Es besteht die Möglichkeit, dass es sich hierbei um einen neuen Paradigmenwechsel handelt. Eine neue Öffnung, die durch die immer staerker agierende AKP eingeleitet worden ist. Der Machtverlust des Militärs kann als sehr positiv gewertet werden. Denn betrachten wir die Vergangenheit, jenes Aparates wird es sehr düster. Beispielsweise die Massenhaften Exekutionen, nach dem Putsch von Kenan Evren 1980.  beachtenswert ist die internationale Unterstützung durch die Nato und USA. Durch diesen 3. (von insgesamt 4)  Putschen, wurde die gesamte Verfassung der Türkei, zu Gunsten des Militärs geändert. Von einer demokratischen und fairen Grundstruktur, konnte nicht mehr die Rede sein.
Es stellen sich viele Fragen, wenn es um die Möglichkeit eines neuen Abschnittes geht. Auf der einen Seite besteht die Wahrscheinlichkeit, dass die Demokratisierungsbestrebungen mit einer gestärkten Institutionalisierung und Vergesellschaftlichung diverser Bereiche, nun auch den Militaeraparat erreicht haben.

Zwei zentrale Fragen stehen im Raum. Vor genau 200 Jahre, schon während des osmanischen Reiches, mit der türkischen Modernitaetsbewegung, stellte das Militär die Speerspitze dieser Bewegung. Dabei stellten die Jungtürken die laizistische Bewegung der jungen türkischen Republik. Was hat sich so gravierend verändert? Welche Ursachen sind für den Paradigmenwechsel verantwortlich? Die Transformation des Militärs ist auf den Einfluss der AKP-Regierung zurückzuführen.

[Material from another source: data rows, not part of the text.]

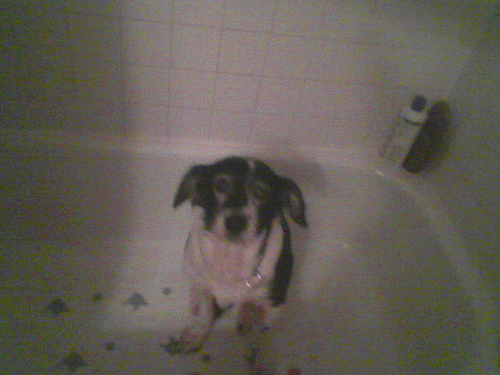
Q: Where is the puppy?
A: In a bathtub.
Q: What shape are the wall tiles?
A: Square.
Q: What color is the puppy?
A: Black and white.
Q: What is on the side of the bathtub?
A: Shampoo.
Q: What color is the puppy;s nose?
A: Black.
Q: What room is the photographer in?
A: The bathroom.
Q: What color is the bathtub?
A: White.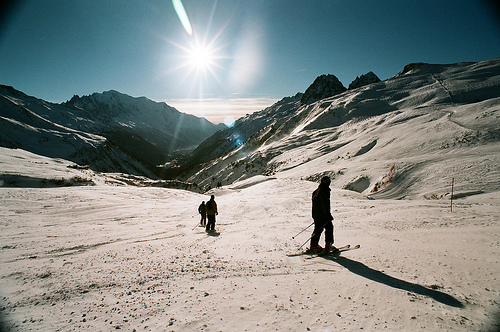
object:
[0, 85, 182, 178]
mountains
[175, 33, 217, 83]
sun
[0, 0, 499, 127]
sky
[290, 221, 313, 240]
left ski pole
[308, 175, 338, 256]
skier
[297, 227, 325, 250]
right ski pole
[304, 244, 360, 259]
skis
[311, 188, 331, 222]
jacket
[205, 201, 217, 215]
jacket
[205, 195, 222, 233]
skier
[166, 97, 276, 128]
clouds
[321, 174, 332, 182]
hat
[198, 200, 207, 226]
person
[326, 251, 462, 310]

1. Sind die Amtsniederlegungen im grossen Stil ein Resultat neuer Machtkonstelationen der AKP-Regierung und ihrer internationalen Verbündeten?

und

2. Wollen globale Maechte evtl. die AKP als Leitmedium nutzen, um die Machtverhältnisse in der Region zu kontrollieren und Einfluss auf sie zu üben. Ein neuer politischer Trend?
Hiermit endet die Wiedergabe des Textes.